Challenge: Can you turn the material into a numbered list, one line per item and no blank lines?

Stored data:
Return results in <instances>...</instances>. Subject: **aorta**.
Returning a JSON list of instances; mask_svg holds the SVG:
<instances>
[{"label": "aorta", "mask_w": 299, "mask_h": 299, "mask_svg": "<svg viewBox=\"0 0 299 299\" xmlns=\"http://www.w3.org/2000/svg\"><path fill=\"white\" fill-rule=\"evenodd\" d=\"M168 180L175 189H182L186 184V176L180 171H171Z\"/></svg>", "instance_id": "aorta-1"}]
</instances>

Answer for the task:
1. Return results in <instances>...</instances>. Subject: **aorta**.
2. Returning a JSON list of instances; mask_svg holds the SVG:
3. <instances>
4. [{"label": "aorta", "mask_w": 299, "mask_h": 299, "mask_svg": "<svg viewBox=\"0 0 299 299\" xmlns=\"http://www.w3.org/2000/svg\"><path fill=\"white\" fill-rule=\"evenodd\" d=\"M168 180L175 189H182L186 184V176L180 171H171Z\"/></svg>", "instance_id": "aorta-1"}]
5. </instances>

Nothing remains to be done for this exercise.